Statistics Count has regularly commented on the ‘race’ for market leadership between the traditional untreated Structural <120 mm grades and their more recently arrived Treated Structural <120 mm cousin. The latter remains the fast-moving volume grade of sawn softwood sales in Australia, having grown 8.1% over the year-ended October, totalling 725,085 m3 for the year. With the untreated cousin having grown a little more than 1.4% over the same period, totalling 759,157 m3 for the year, we can project that before the middle of 2018, the treated version will have surpassed the untreated.

However, the situation is – somewhat strangely – the opposite for the larger sizes of the Structural Softwood grades. The untreated Structural >120 mm grade has seen sales, albeit from a somewhat low base, rise 10.3% over the year, totalling 63,346 m3 for the year-ended October.

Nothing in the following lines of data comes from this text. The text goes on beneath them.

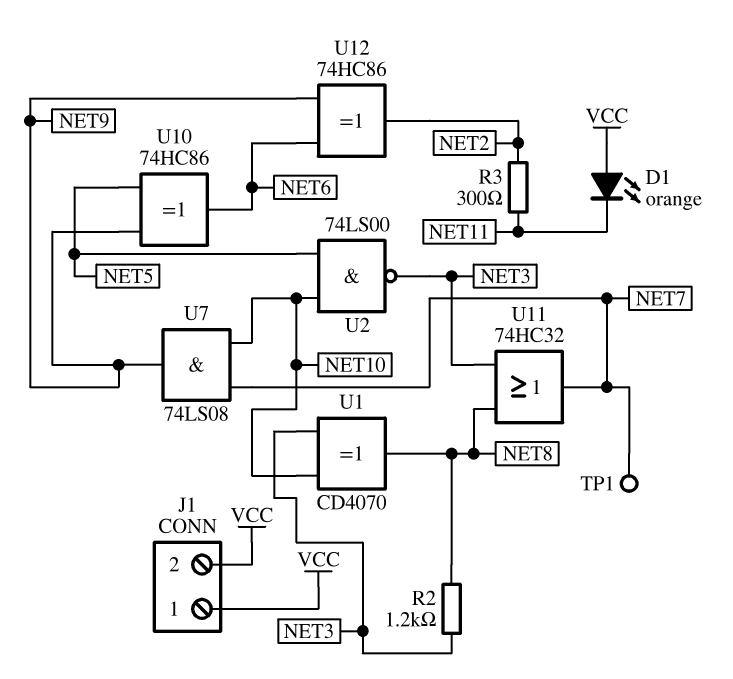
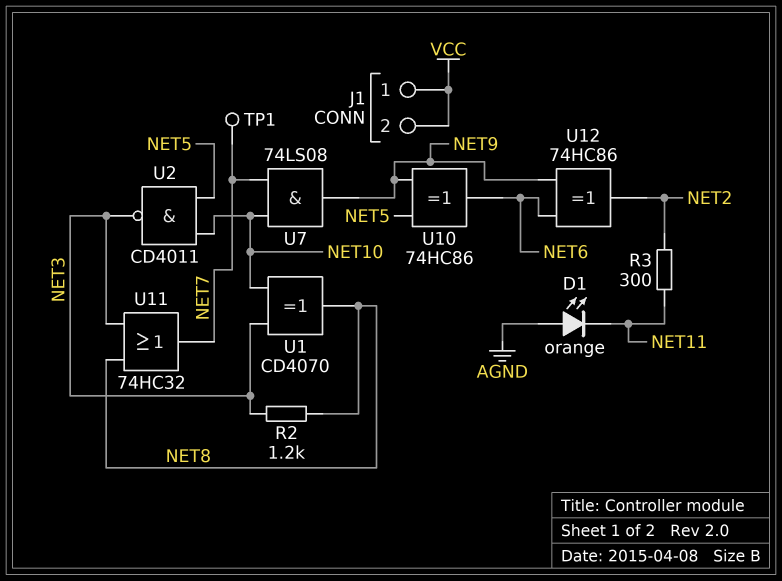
D1: LED orange (A VCC, K NET11) -> LED orange (A AGND, K NET11)
U2: NAND 74LS00 (in NET5, in NET10, out NET3) -> NAND CD4011 (in NET5, in NET10, out NET3)

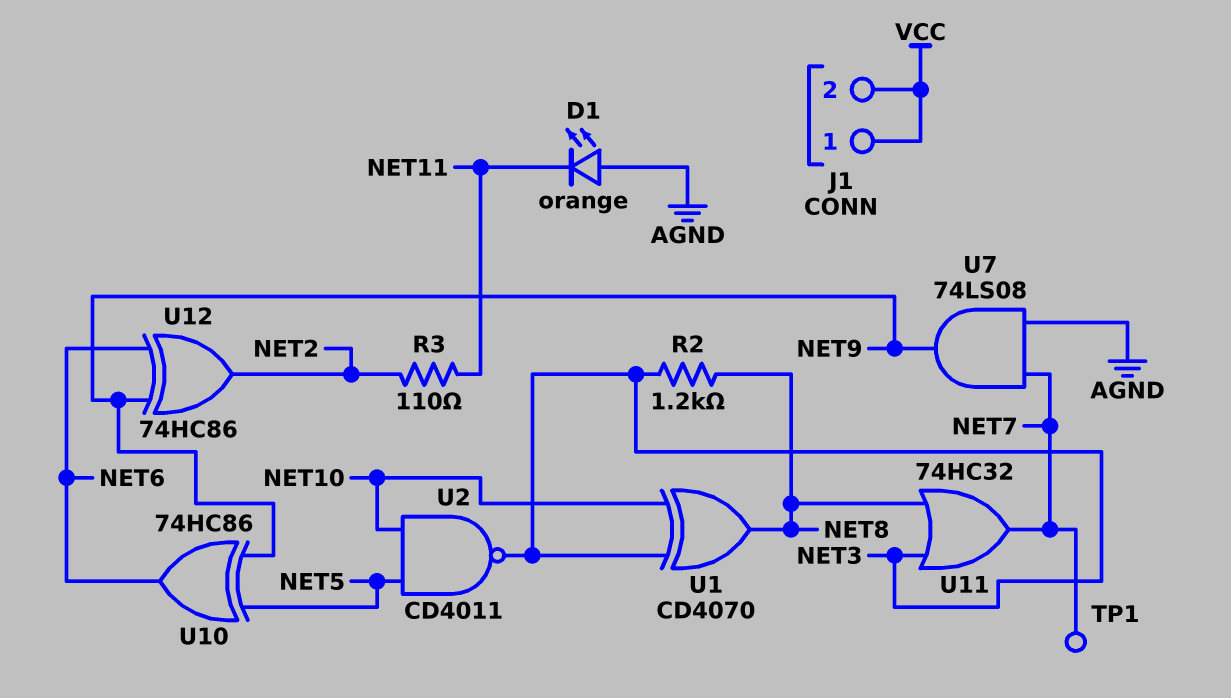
R3: 300 (NET2, NET11) -> 110 (NET2, NET11)
U7: AND 74LS08 (in NET7, in NET10, out NET9) -> AND 74LS08 (in AGND, in NET7, out NET9)

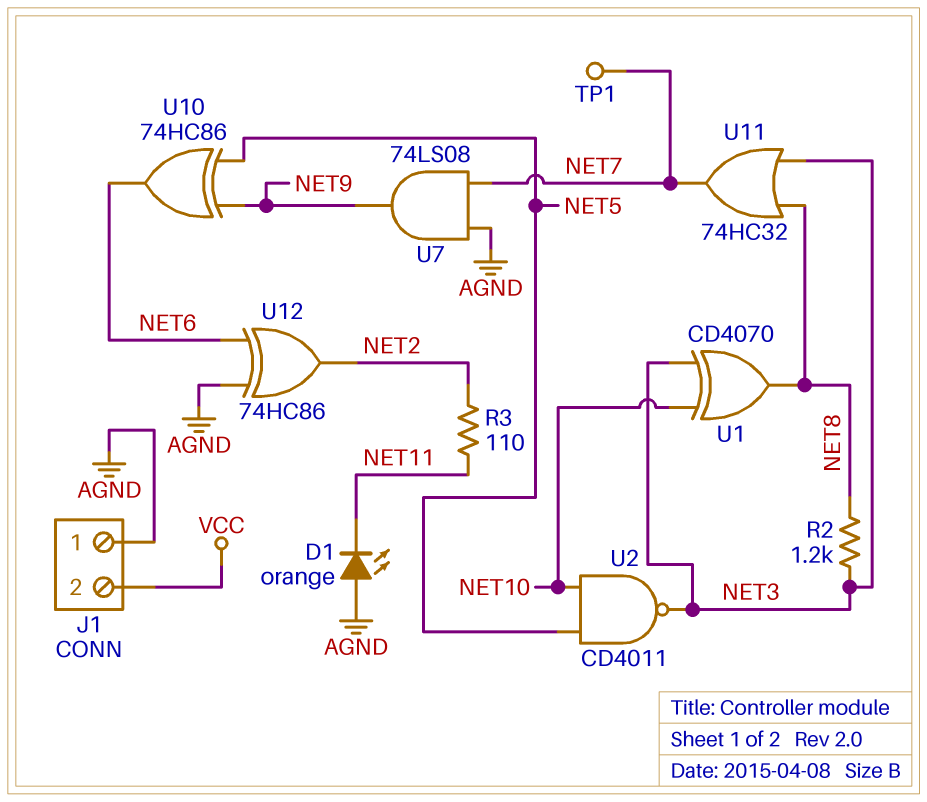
J1 pin 1: VCC -> AGND
U12: XOR 74HC86 (in NET6, in NET9, out NET2) -> XOR 74HC86 (in AGND, in NET6, out NET2)

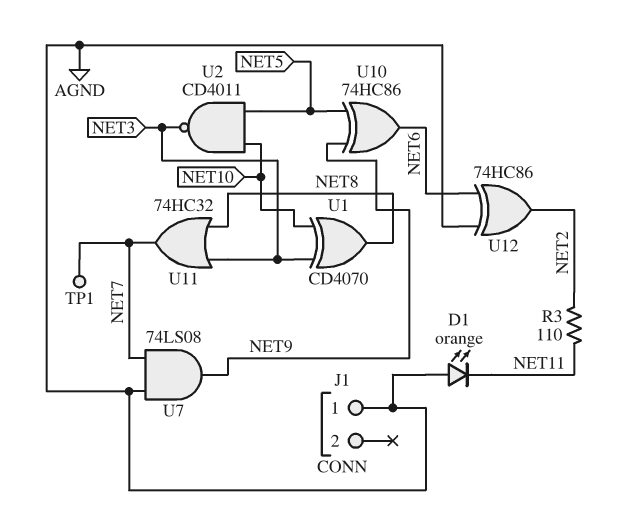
J1 pin 2: VCC -> none
R2: 1.2k (NET3, NET8) -> none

Sales of the Treated Structural >120 mm grade declined 15.6% to 65,904 m3 over the same period.

On first blush it is difficult to determine why this sales difference has arisen between the two grades and sizes. There is perhaps any one of the different impact of imports on the market, varied demand for the products and the economics of producing larger members compared with the return available for them that could impact the sales experience in such a marked manner.

Regardless, as the chart below shows, the combined significance of the Structural grades is utterly dominant, accounting for just more than 50.0% of total sales for the year-ended October. This 1.552 million m3 of sales dwarves second-placed sales of Packaging grades which totalled 0.513 million m3 over the same period.

fig 25

We can look to Structural softwood as the single major product of the Australian domestic wood products sector, both now and into the future – no matter how we might carve up the market between the treated and untreated and the large and small dimensions.